Background
Osteoporosis screening guidelines recommend bone mineral density (BMD) testing following fragility fractures. Nevertheless, previous studies have demonstrated low rates of osteoporosis screening. Diagnosis and treatment of osteoporosis is essential for prevention of future fractures, however not much is known about the factors associated with receiving BMD testing in this patient population. The purpose of this study was to evaluate the prevalence, timing, and predictors of BMD testing following distal radius fractures (DRF) in menopausal women.
Methods
We queried a national insurance database to identify menopausal women aged 45–64 years with a DRF between years 2013 and 2020. The rate of BMD testing within 1 year of injury was calculated.
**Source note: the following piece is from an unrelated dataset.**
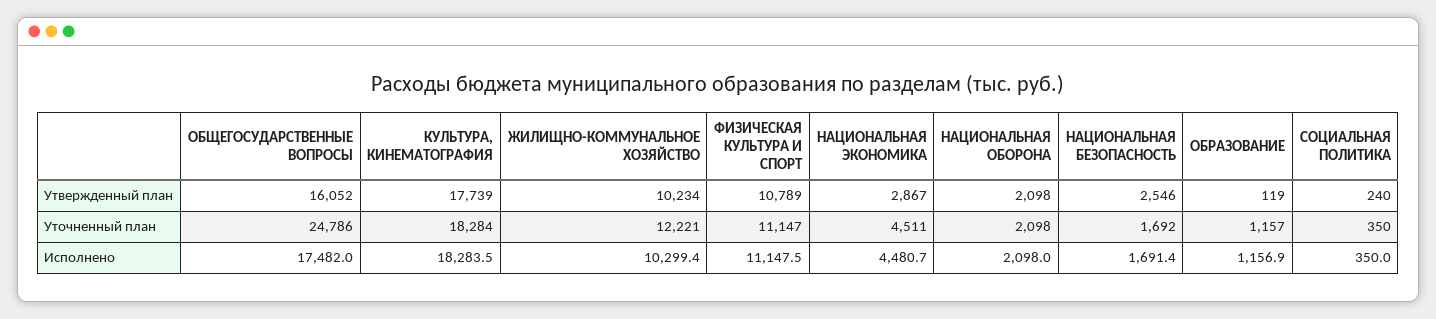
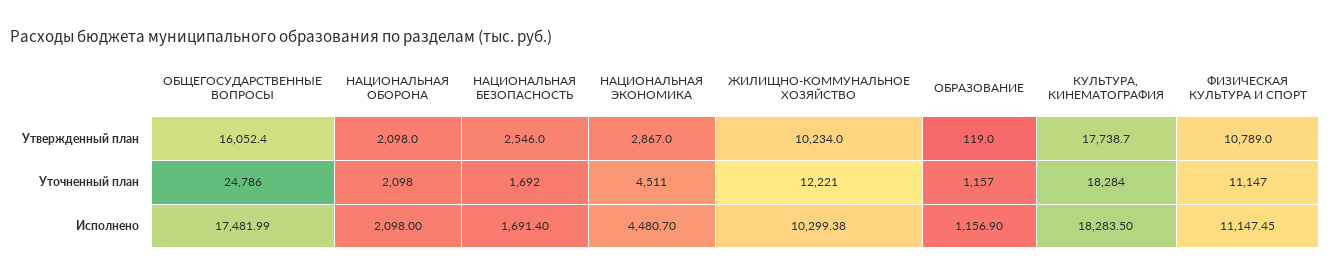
СОЦИАЛЬНАЯ ПОЛИТИКА, Утвержденный план: 240 -> none
СОЦИАЛЬНАЯ ПОЛИТИКА, Уточненный план: 350 -> none
СОЦИАЛЬНАЯ ПОЛИТИКА, Исполнено: 350 -> none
Multivariable logistic regression analysis was used to evaluate the effect of patient- and injury-related variables on the likelihood of undergoing BMD testing following DRF.
Results
Among 31,728 patients meeting inclusion criteria (mean ± SD age: 57.5 ± 4.3), 3,886 (12.2 %) received a BMD test within 1 year following DRF. The rate of BMD tests decreased with the highest rate of 14.5 % in 2015 and the lowest rate of 10.5 % in 2020. Mean time from DRF to BMD testing was 143 ± 102 days. Patients aged 60–64 had the highest adjusted odds of receiving BMD testing (OR 2.85 [95 % CI: 2.26 to 3.64]). Factors associated with increased likelihood of BMD testing included surgical intervention (OR 1.38 [1.28–1.48]), rheumatoid arthritis (OR 1.22 [1.06–1.40]), osteoarthritis (OR 1.28 [1.19–1.37]), breast cancer (OR 1.35 [1.16–1.56]), and vitamin D deficiency (OR 1.29 [1.17–1.43]). Factors associated with decreased likelihood of testing included tobacco use (OR 0.90 [0.84–0.97]), patients with Medicaid (OR 0.73 [0.61–0.86]) or Medicare (OR 0.76 [0.65–0.88]) insurance, and living in Southern (OR 0.67 [0.62–0.73]) or Western (OR 0.69 [0.62–0.77]) regions of the United States. Obesity, diabetes, renal disease, and early menopause were not associated with BMD testing.
Conclusions
Despite guidelines recommending BMD testing after low-energy fractures, rates of BMD testing were low and decreased among menopausal women with DRF. Mean time to BMD testing was 4.7 months, indicating substantial delays in workup. Known risk factors for osteoporosis did not reliably predict likelihood of BMD testing.